Carla Cristina Marins (born 7 June 1968) is a Brazilian actress.

Career 
It was at school that she discovered her calling. Marins, since childhood kept saying she wanted to be a pediatrician, but she would really love to act. She realized that at age 14 when she was chosen to do the lead role of The Ox and the Donkey to Bethlehem, by Maria Clara Machado. After that, Carla Marins decided she wanted to be an actress.

At 16, with the support of her parents, Marins started investing in career and made several tests to commercial. Her first job was an advertisement for McDonald's. Made the film for TV and radio voiceover. At the same time, she began to attend drama schools and learned that the Globo was in need of youth to participate in the novel Hipertensão. How did the course with the interpretation of Wolf Maya, he invited her to join the test and passed. She posed nude at 24 years for the anniversary edition of Playboy magazine in 1992.

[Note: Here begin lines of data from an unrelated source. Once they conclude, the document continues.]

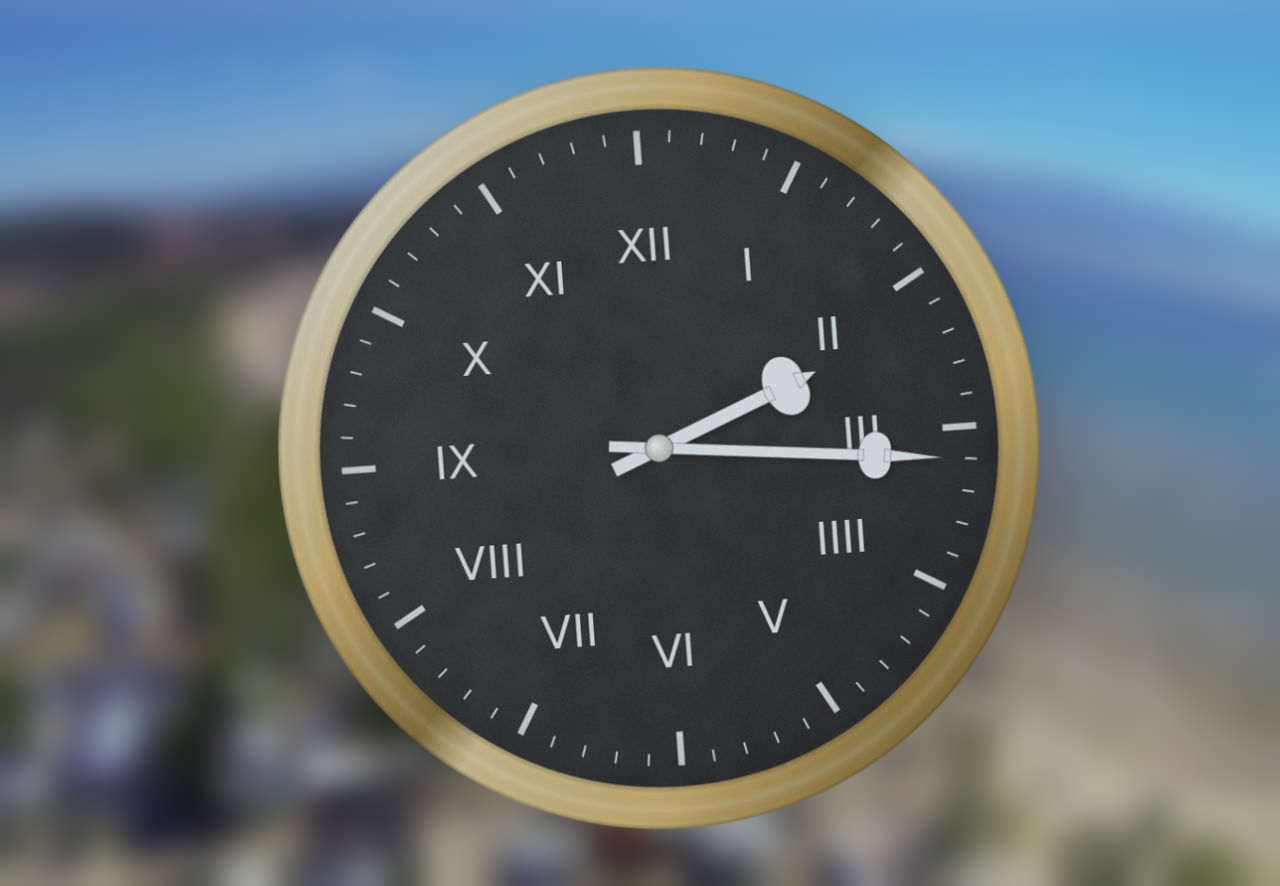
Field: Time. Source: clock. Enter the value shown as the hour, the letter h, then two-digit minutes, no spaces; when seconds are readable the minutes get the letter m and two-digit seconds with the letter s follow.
2h16
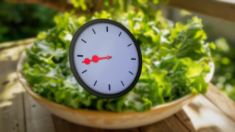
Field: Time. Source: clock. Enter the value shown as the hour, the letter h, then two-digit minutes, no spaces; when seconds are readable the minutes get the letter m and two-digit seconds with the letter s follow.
8h43
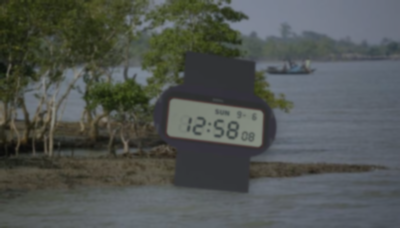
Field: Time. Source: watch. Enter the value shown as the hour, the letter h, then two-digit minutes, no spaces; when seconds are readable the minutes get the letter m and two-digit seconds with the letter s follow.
12h58
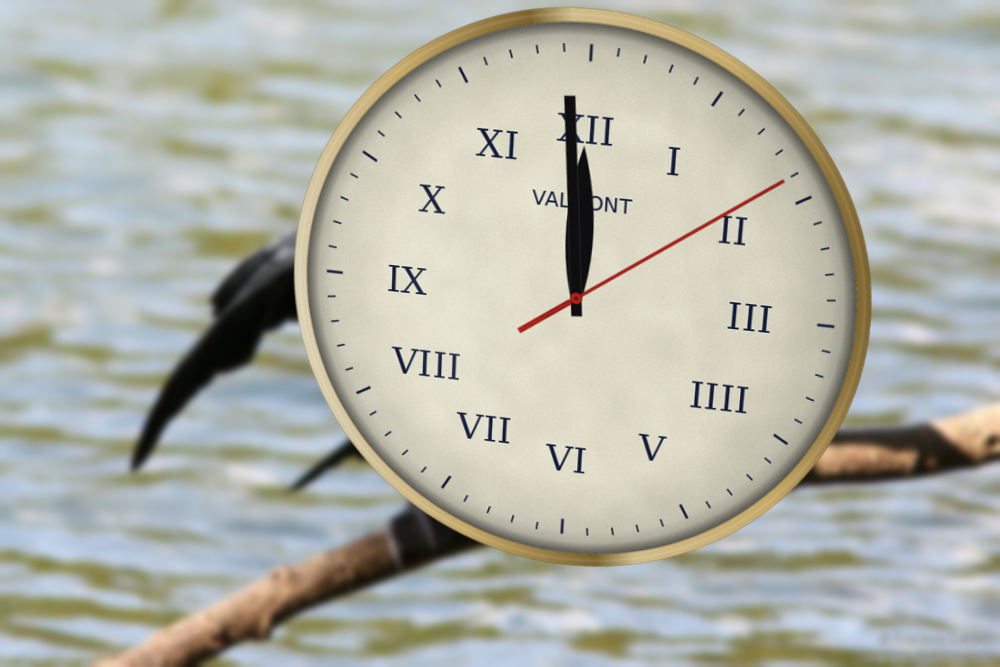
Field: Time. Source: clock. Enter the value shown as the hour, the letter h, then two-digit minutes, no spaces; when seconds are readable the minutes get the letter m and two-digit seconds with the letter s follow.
11h59m09s
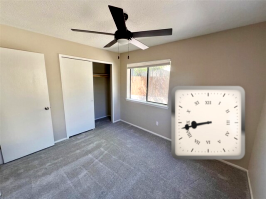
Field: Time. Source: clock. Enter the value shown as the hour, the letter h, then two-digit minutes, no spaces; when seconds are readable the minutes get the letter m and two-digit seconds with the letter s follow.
8h43
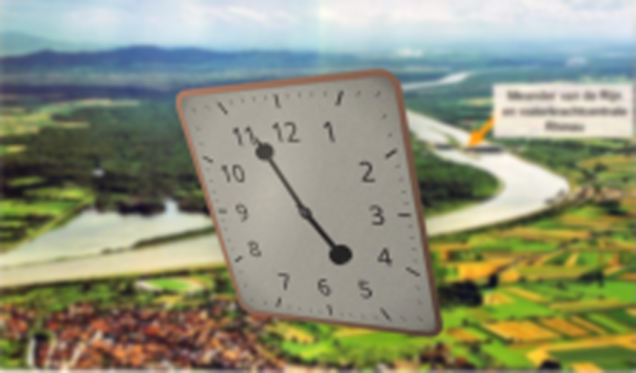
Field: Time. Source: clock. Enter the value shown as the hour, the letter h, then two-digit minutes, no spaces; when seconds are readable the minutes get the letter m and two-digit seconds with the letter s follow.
4h56
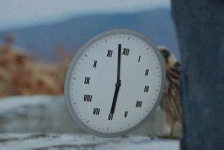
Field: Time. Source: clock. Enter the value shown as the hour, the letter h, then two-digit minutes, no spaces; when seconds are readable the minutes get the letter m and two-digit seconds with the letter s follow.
5h58
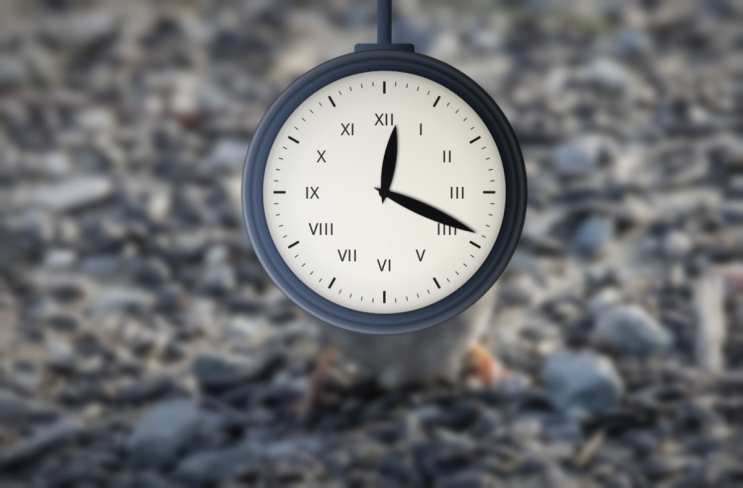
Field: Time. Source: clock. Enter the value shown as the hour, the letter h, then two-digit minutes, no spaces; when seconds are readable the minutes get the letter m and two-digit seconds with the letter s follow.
12h19
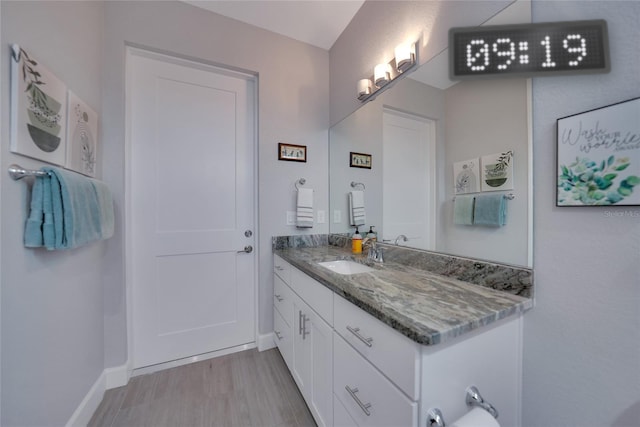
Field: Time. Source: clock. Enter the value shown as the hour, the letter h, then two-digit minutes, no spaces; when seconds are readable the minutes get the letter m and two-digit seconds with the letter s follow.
9h19
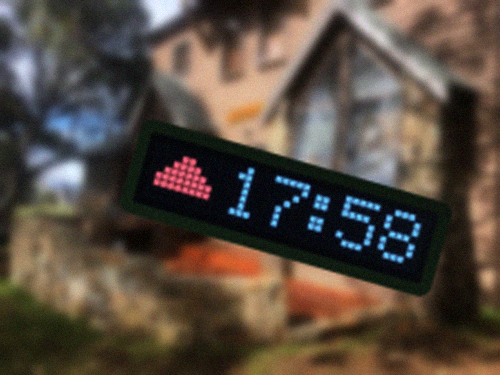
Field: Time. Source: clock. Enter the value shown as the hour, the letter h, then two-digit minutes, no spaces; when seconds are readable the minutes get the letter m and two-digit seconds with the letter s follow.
17h58
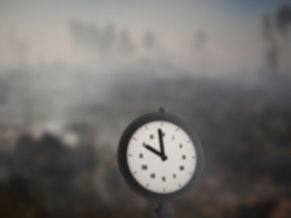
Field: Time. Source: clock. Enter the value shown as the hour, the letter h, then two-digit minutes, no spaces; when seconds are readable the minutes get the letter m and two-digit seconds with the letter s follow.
9h59
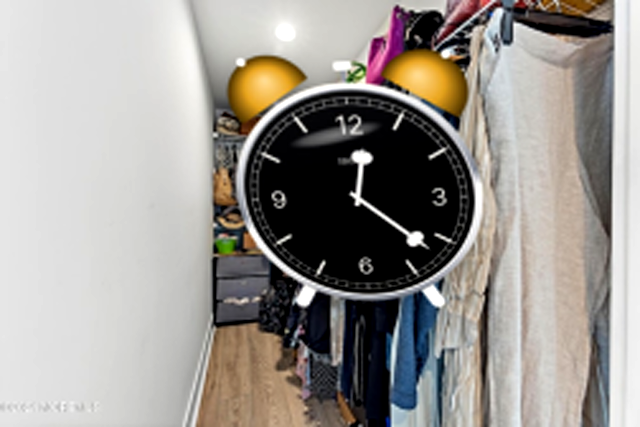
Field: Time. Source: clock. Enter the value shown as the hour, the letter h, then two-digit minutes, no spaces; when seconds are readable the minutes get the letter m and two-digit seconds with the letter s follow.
12h22
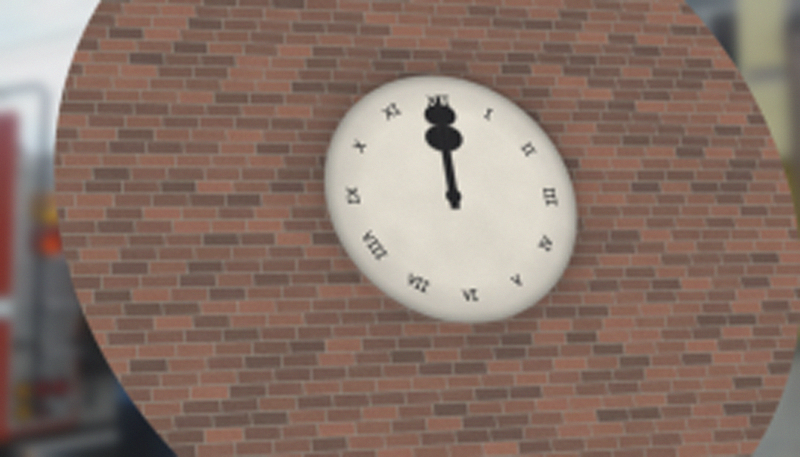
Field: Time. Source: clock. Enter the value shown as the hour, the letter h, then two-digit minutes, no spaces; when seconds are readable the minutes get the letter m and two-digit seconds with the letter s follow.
12h00
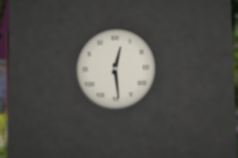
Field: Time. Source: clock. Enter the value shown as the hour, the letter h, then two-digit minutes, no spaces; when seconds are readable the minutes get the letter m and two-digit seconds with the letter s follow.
12h29
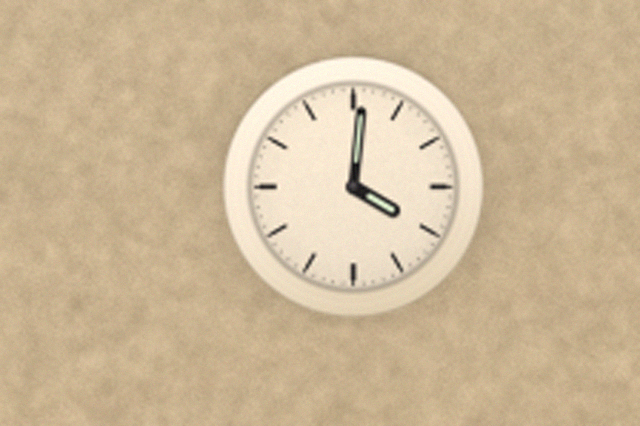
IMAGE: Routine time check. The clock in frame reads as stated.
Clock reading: 4:01
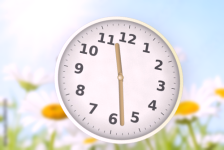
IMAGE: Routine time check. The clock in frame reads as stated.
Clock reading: 11:28
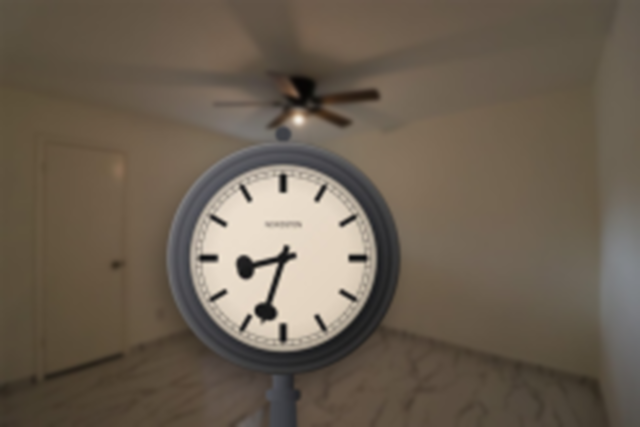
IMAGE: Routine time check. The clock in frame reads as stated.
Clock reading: 8:33
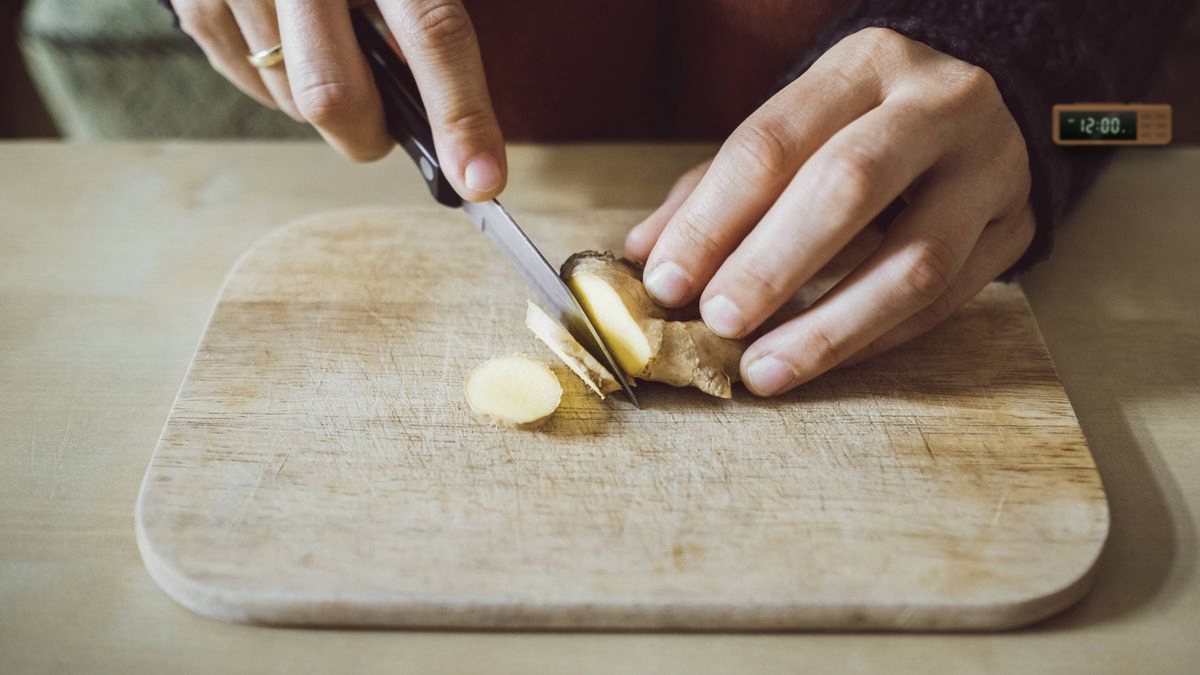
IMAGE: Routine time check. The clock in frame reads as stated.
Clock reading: 12:00
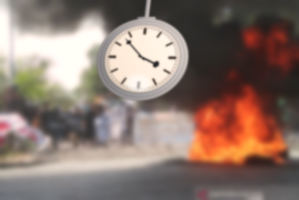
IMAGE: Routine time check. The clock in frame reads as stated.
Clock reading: 3:53
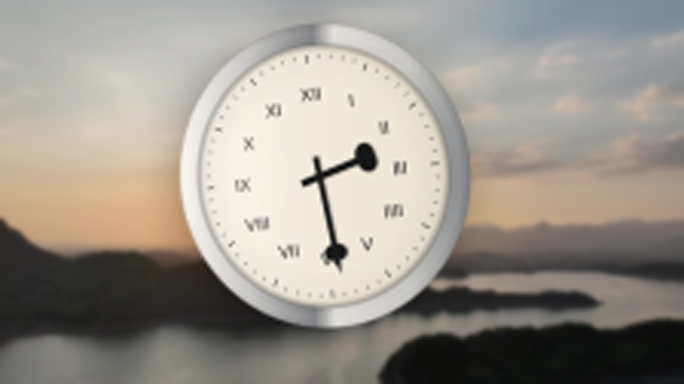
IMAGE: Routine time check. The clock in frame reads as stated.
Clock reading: 2:29
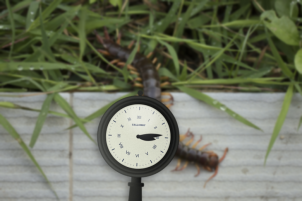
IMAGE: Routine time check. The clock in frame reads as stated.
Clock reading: 3:14
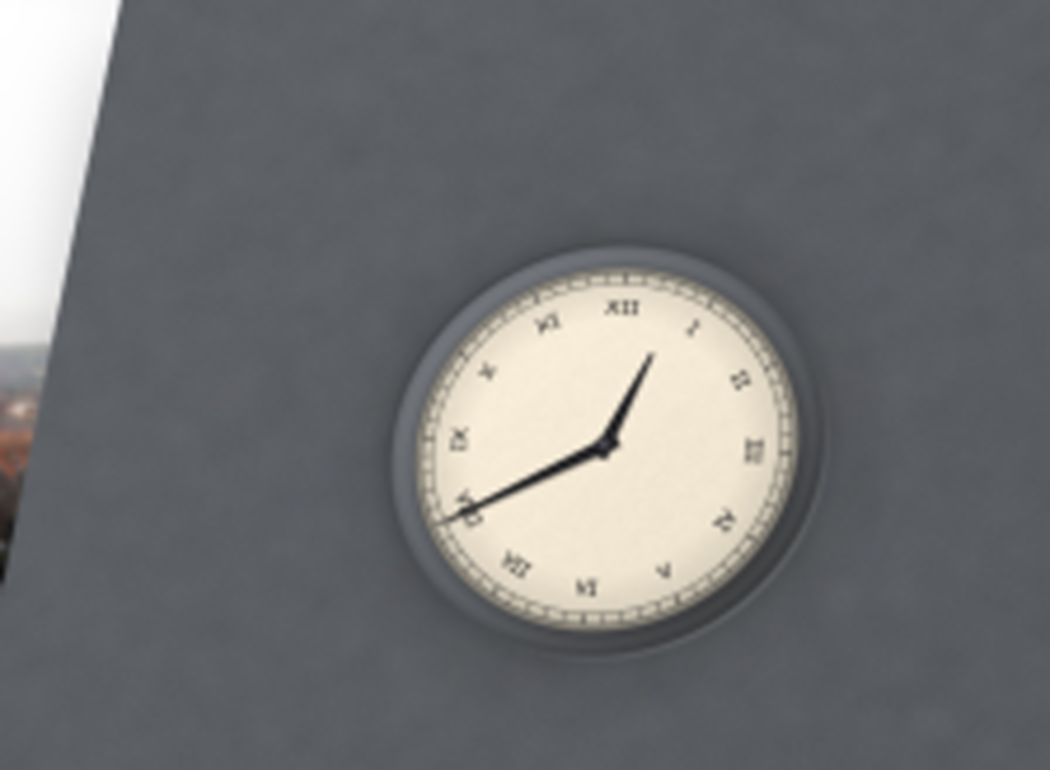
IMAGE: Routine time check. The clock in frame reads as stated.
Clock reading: 12:40
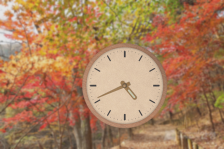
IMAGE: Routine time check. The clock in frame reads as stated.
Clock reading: 4:41
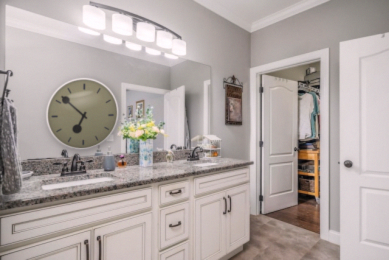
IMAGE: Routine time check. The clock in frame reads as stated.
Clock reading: 6:52
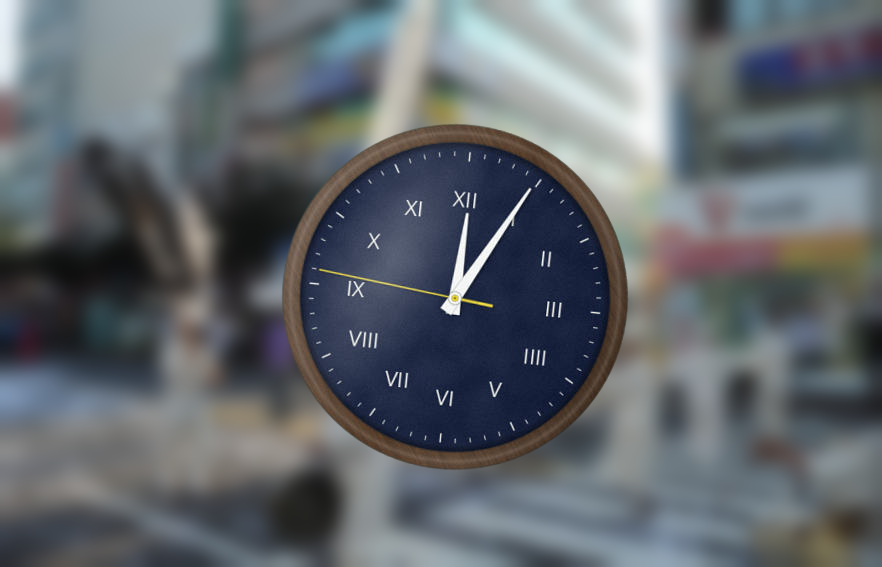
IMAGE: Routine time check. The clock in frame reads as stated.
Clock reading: 12:04:46
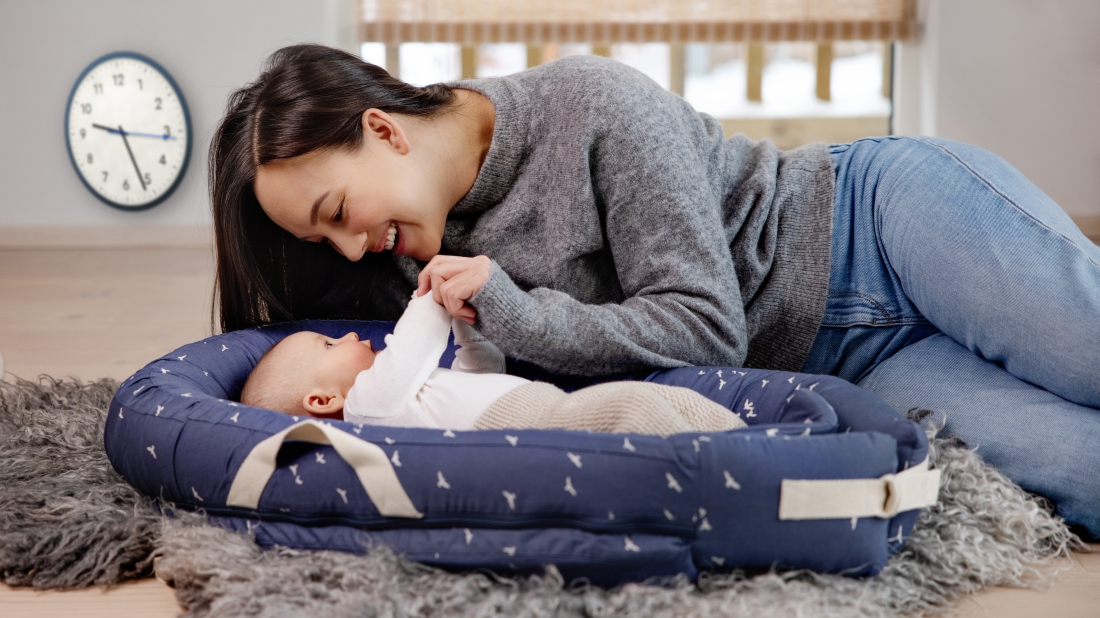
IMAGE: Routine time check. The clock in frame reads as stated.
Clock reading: 9:26:16
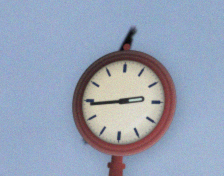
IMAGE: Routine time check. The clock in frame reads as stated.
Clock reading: 2:44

Marins participated in telenovelas like Bambolê, Pedra sobre Pedra, Tropicaliente, História de Amor, A Indomada, Porto dos Milagres, among other.

In 2002 and 2008, Marins appeared in episodes of A Grande Família, Sítio do Picapau Amarelo and show Faça Sua História.

In 2010 she starred in the telenovela Uma Rosa com Amor. Inspired by the story of Vicente Sesso - appears in the Globe of October 18, 1972 and July 3, 1973, the new version which aired on SBT was written by Tiago Santiago in collaboration with Renata Dias Gomes and directed by Del Rangel.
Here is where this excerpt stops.